*Extracted page text data*.

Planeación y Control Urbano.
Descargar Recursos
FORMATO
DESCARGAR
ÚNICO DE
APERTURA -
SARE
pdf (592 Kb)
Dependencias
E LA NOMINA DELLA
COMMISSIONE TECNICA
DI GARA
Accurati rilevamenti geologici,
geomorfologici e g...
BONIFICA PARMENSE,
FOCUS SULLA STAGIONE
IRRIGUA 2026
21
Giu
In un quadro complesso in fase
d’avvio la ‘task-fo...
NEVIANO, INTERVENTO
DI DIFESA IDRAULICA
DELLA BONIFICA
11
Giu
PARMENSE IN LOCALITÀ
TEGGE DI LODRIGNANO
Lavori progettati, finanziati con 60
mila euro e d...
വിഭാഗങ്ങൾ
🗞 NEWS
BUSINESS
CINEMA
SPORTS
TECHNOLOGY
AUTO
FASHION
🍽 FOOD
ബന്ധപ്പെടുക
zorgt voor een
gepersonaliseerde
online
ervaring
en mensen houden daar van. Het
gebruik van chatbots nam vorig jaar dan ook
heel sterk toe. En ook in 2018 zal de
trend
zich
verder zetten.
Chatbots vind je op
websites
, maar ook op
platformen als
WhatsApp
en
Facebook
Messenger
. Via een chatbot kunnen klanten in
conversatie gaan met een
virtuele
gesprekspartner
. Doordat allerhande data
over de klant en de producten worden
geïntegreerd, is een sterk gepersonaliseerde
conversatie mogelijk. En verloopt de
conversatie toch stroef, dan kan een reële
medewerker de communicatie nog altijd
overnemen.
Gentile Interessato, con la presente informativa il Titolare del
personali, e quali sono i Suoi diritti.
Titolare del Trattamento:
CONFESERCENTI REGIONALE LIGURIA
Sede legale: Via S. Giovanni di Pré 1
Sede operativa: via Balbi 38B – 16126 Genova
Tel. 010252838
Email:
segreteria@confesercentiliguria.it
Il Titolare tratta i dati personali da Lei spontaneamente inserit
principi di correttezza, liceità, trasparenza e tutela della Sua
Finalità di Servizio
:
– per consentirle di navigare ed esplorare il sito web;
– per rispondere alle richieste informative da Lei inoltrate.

*WHAT TO DO*. The records above must be retyped in full, exactly.

*ANSWER TO THIS PROBLEM*.
Planeación y Control Urbano.
Descargar Recursos
FORMATO
DESCARGAR
ÚNICO DE
APERTURA -
SARE
pdf (592 Kb)
Dependencias
E LA NOMINA DELLA
COMMISSIONE TECNICA
DI GARA
Accurati rilevamenti geologici,
geomorfologici e g...
BONIFICA PARMENSE,
FOCUS SULLA STAGIONE
IRRIGUA 2026
21
Giu
In un quadro complesso in fase
d’avvio la ‘task-fo...
NEVIANO, INTERVENTO
DI DIFESA IDRAULICA
DELLA BONIFICA
11
Giu
PARMENSE IN LOCALITÀ
TEGGE DI LODRIGNANO
Lavori progettati, finanziati con 60
mila euro e d...
വിഭാഗങ്ങൾ
🗞 NEWS
BUSINESS
CINEMA
SPORTS
TECHNOLOGY
AUTO
FASHION
🍽 FOOD
ബന്ധപ്പെടുക
zorgt voor een
gepersonaliseerde
online
ervaring
en mensen houden daar van. Het
gebruik van chatbots nam vorig jaar dan ook
heel sterk toe. En ook in 2018 zal de
trend
zich
verder zetten.
Chatbots vind je op
websites
, maar ook op
platformen als
WhatsApp
en
Facebook
Messenger
. Via een chatbot kunnen klanten in
conversatie gaan met een
virtuele
gesprekspartner
. Doordat allerhande data
over de klant en de producten worden
geïntegreerd, is een sterk gepersonaliseerde
conversatie mogelijk. En verloopt de
conversatie toch stroef, dan kan een reële
medewerker de communicatie nog altijd
overnemen.
Gentile Interessato, con la presente informativa il Titolare del
personali, e quali sono i Suoi diritti.
Titolare del Trattamento:
CONFESERCENTI REGIONALE LIGURIA
Sede legale: Via S. Giovanni di Pré 1
Sede operativa: via Balbi 38B – 16126 Genova
Tel. 010252838
Email:
segreteria@confesercentiliguria.it
Il Titolare tratta i dati personali da Lei spontaneamente inserit
principi di correttezza, liceità, trasparenza e tutela della Sua
Finalità di Servizio
:
– per consentirle di navigare ed esplorare il sito web;
– per rispondere alle richieste informative da Lei inoltrate.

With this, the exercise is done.